── Quoted text ──

Original bug ID: 5545
Reporter: @alainfrisch
Assigned to: @garrigue
Status: closed (set by @xavierleroy on 2016-12-07T10:47:27Z)
Resolution: fixed
Priority: low
Severity: tweak
Target version: 4.02.3+dev
Fixed in version: 4.03.0+dev / +beta1
Category: typing
Related to: #5619
Monitored by: @jmeber

Bug description

When using type abbreviations, annotations usually allow the programmer to pick an explicit choice for naming the type of a sub-expression:

type foo = int

let foo =
let x : foo = 10 in
let y : int = x in
(x, y)

--> val foo : foo * int

For objects, this does not work so well:

class o =
object(this)
method x : foo = 10
method y : int = this # x
end

--> class o : object method x : foo method y : foo end

Note that despite the type annotation on method y, the inferred type is "foo", not "int". We can get "int" by putting the annotation on the body:

class o =
object(this)

───
── Supplied material ──

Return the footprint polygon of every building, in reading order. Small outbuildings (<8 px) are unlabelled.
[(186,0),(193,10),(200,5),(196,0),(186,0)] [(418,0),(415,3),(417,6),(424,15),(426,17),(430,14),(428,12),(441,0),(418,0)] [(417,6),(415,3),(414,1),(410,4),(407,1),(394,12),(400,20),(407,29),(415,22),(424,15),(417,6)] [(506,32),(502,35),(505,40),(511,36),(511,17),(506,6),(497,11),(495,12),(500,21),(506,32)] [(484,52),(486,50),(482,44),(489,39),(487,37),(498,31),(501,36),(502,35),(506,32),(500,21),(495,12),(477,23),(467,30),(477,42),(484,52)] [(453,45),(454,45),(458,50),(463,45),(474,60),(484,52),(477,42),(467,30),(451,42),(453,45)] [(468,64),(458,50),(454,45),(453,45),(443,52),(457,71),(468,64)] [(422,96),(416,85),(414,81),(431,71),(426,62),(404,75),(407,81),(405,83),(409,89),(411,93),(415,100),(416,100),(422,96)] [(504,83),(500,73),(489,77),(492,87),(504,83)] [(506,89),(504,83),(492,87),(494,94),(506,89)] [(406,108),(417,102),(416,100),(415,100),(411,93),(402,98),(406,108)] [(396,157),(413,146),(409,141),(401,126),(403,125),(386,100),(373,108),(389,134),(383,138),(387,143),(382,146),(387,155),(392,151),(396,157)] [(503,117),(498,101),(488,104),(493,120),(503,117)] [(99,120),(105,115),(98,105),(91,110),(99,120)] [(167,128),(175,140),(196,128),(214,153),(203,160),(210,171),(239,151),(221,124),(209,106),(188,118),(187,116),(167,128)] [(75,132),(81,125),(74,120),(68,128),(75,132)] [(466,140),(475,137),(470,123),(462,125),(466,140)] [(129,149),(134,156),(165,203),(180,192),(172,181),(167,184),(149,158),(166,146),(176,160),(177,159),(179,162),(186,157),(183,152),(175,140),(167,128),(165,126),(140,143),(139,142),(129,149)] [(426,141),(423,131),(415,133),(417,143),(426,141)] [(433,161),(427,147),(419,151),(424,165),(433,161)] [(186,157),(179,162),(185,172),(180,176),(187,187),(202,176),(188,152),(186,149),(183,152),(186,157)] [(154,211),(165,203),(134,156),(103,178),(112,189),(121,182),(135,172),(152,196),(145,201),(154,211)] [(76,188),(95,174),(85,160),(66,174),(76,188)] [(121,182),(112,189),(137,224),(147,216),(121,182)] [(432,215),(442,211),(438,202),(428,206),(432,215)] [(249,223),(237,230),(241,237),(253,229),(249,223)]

───

[Written exercise] Pick up the bug report on type abbreviations in class methods where it stops, and continue it from its last line.

[The answer]
method x : foo = 10
method y = (this # x : int)
end

--> class o : object method x : foo method y : int end

However, this does not work in general. In the following example, the definition of method y "pollutes" the type inferred for method x, and I cannot see a way to force the type-checker to report type "int" (without touching the definition for y):

class o =
object(this)
method x : int = (10 : int)
method y = (this # x : foo)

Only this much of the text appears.